Reversing a String Using reversed()
00:00
In this lesson, you’ll learn how to reverse a string using the reversed() built-in function. reversed() is a built-in function which returns an iterator that yields sequence items in reverse order. In this context, an iterator refers to any object which implements the magic method .__next__().
00:17
While implementations of this method are left to the user, calls to it are generally expected to return the next item in a given sequence in some logical order. For example, let’s take a string and turn it into an iterator by using the built-in iter() function. If you do this for the string "Hello" and then call .__next__() repeatedly, you’ll get the characters in a sequential order.
00:41
Note that this only works for objects which implement the .__iter__() magic method, which strings do. You can retrieve the next item in the sequence repeatedly until you run out of characters.
00:59
The reversed() function does something quite similar but in reverse. When calling .__next__(), rather than getting the first element of the sequence, the last one is returned.
01:08 Subsequent calls iterate over this sequence in reverse order. Doing this repeatedly to a string iterable will yield all of the characters in reverse.
01:23
.join() is a method implemented for string objects in Python, which can take in any iterable and concatenate it using the string object as a separator.
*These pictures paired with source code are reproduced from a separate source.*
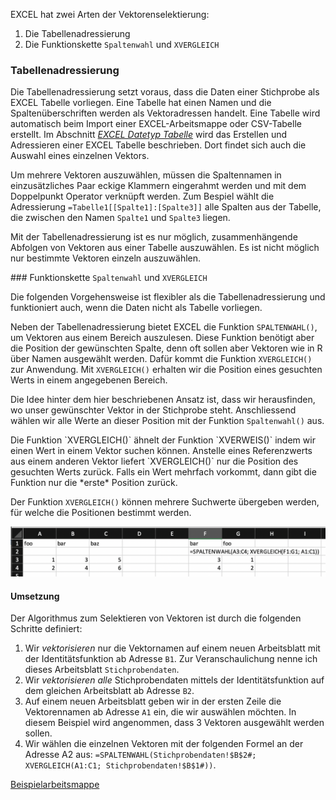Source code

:EXCEL hat zwei Arten der Vektorenselektierung: 

1. Die Tabellenadressierung
2. Die Funktionskette `Spaltenwahl` und `XVERGLEICH`

### Tabellenadressierung

Die Tabellenadressierung setzt voraus, dass die Daten einer Stichprobe als EXCEL Tabelle vorliegen. Eine Tabelle hat einen Namen und die Spaltenüberschriften werden als Vektoradressen handelt. Eine Tabelle wird automatisch beim Import einer EXCEL-Arbeitsmappe oder CSV-Tabelle erstellt. Im Abschnitt [*EXCEL Datetyp Tabelle*](https://moodle.zhaw.ch/mod/page/view.php?id=635147) wird das Erstellen und Adressieren einer EXCEL Tabelle beschrieben. Dort findet sich auch die Auswahl eines einzelnen Vektors. 

Um mehrere Vektoren auszuwählen, müssen die Spaltennamen in einzusätzliches Paar eckige Klammern eingerahmt werden und mit dem Doppelpunkt Operator verknüpft werden. Zum Bespiel wählt die Adressierung `=Tabelle1[[Spalte1]:[Spalte3]]` alle Spalten aus der Tabelle, die zwischen den Namen `Spalte1` und `Spalte3` liegen.  

Mit der Tabellenadressierung ist es nur möglich, zusammenhängende Abfolgen von Vektoren aus einer Tabelle auszuwählen. Es ist nicht möglich nur bestimmte Vektoren einzeln auszuwählen.

### Funktionskette `Spaltenwahl` und `XVERGLEICH`

Die folgenden Vorgehensweise ist flexibler als die Tabellenadressierung und funktioniert auch, wenn die Daten nicht als Tabelle vorliegen.

Neben der Tabellenadressierung bietet EXCEL die Funktion `SPALTENWAHL()`, um Vektoren aus einem Bereich auszulesen. Diese Funktion benötigt aber die Position der gewünschten Spalte, denn oft sollen aber  Vektoren wie in R über Namen ausgewählt werden. Dafür kommt die Funktion `XVERGLEICH()` zur Anwendung. Mit `XVERGLEICH()` erhalten wir die Position eines gesuchten Werts in einem angegebenen Bereich. 

Die Idee hinter dem hier beschriebenen Ansatz ist, dass wir herausfinden, wo unser gewünschter Vektor in der Stichprobe steht. Anschliessend wählen wir alle Werte an dieser Position mit der Funktion `Spaltenwahl()` aus. 

<p class="alert alert-success"  markdown=1>
Die Funktion `XVERGLEICH()` ähnelt der Funktion `XVERWEIS()` indem wir einen Wert in einem Vektor suchen können. Anstelle eines Referenzwerts aus einem anderen Vektor liefert `XVERGLEICH()` nur die Position des gesuchten Werts zurück. Falls ein Wert mehrfach vorkommt, dann gibt die Funktion nur die *erste* Position zurück. 
</p>

Der Funktion `XVERGLEICH()` können mehrere Suchwerte übergeben werden, für welche die Positionen bestimmt werden. 

![Beispiel für Vektorenselektion](https://github.com/dxiai/ct-resourcen/raw/main/bilder/gruppieren/Vektorenselektion_Excel.png)


#### Umsetzung

Der Algorithmus zum Selektieren von Vektoren ist durch die folgenden Schritte definiert: 

1. Wir *vektorisieren* nur die Vektornamen auf einem neuen Arbeitsblatt mit der Identitätsfunktion ab Adresse `B1`. Zur Veranschaulichung nenne ich dieses Arbeitsblatt `Stichprobendaten`. 
2. Wir *vektorisieren* *alle* Stichprobendaten mittels der Identitätsfunktion auf dem gleichen Arbeitsblatt ab Adresse `B2`. 
4. Auf einem neuen Arbeitsblatt geben wir in der ersten Zeile die Vektorennamen ab Adresse `A1` ein, die wir auswählen möchten. In diesem Beispiel wird angenommen, dass 3 Vektoren ausgewählt werden sollen.
5. Wir wählen die einzelnen Vektoren mit der folgenden Formel an der Adresse A2 aus: `=SPALTENWAHL(Stichprobendaten!$B$2#; XVERGLEICH(A1:C1; Stichprobendaten!$B$1#))`. 

<a href="https://github.com/dxiai/ct-resourcen/raw/main/beispiele/Beispiel_selektieren.xlsx" class="btn btn-lg btn-primary" download><i class="fa fa-lg fa-download"></i> Beispielarbeitsmappe</a>

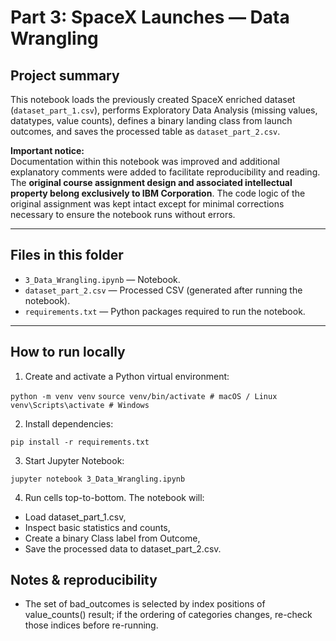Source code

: # Part 3: SpaceX Launches — Data Wrangling

## Project summary 
This notebook loads the previously created SpaceX enriched dataset (`dataset_part_1.csv`), performs Exploratory Data Analysis (missing values, datatypes, value counts), defines a binary landing class from launch outcomes, and saves the processed table as `dataset_part_2.csv`.

**Important notice:**  
Documentation within this notebook was improved and additional explanatory comments were added to facilitate reproducibility and reading. The **original course assignment design and associated intellectual property belong exclusively to IBM Corporation**. The code logic of the original assignment was kept intact except for minimal corrections necessary to ensure the notebook runs without errors.

---

## Files in this folder
- `3_Data_Wrangling.ipynb` — Notebook.  
- `dataset_part_2.csv` — Processed CSV (generated after running the notebook).  
- `requirements.txt` — Python packages required to run the notebook.

---

## How to run locally

1. Create and activate a Python virtual environment:

`python -m venv venv`
`source venv/bin/activate # macOS / Linux`
`venv\Scripts\activate # Windows`

2. Install dependencies:

`pip install -r requirements.txt`

3. Start Jupyter Notebook:

`jupyter notebook 3_Data_Wrangling.ipynb`

4. Run cells top-to-bottom. The notebook will:

* Load dataset_part_1.csv,
* Inspect basic statistics and counts,
* Create a binary Class label from Outcome,
* Save the processed data to dataset_part_2.csv.

## Notes & reproducibility

- The set of bad_outcomes is selected by index positions of value_counts() result; if the ordering of categories changes, re-check those indices before re-running.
For example, if you pass the list of strings ["a", "b", "c"] to the method .join(), called from the string object comprised only of the character "+", you would get back the string 'a+b+c'.
01:44
If the string object is just a blank string, you would get the string 'abc'.
01:53
Recall that the string method takes in any iterable comprised of string objects and that the function reversed() returns an iterator that yields string objects when applied to a string. .join() can be called directly on the iterator returned by the function reversed() to reverse your string.
02:10
You can therefore use .join() and reversed() to reverse strings and python in a single line of code.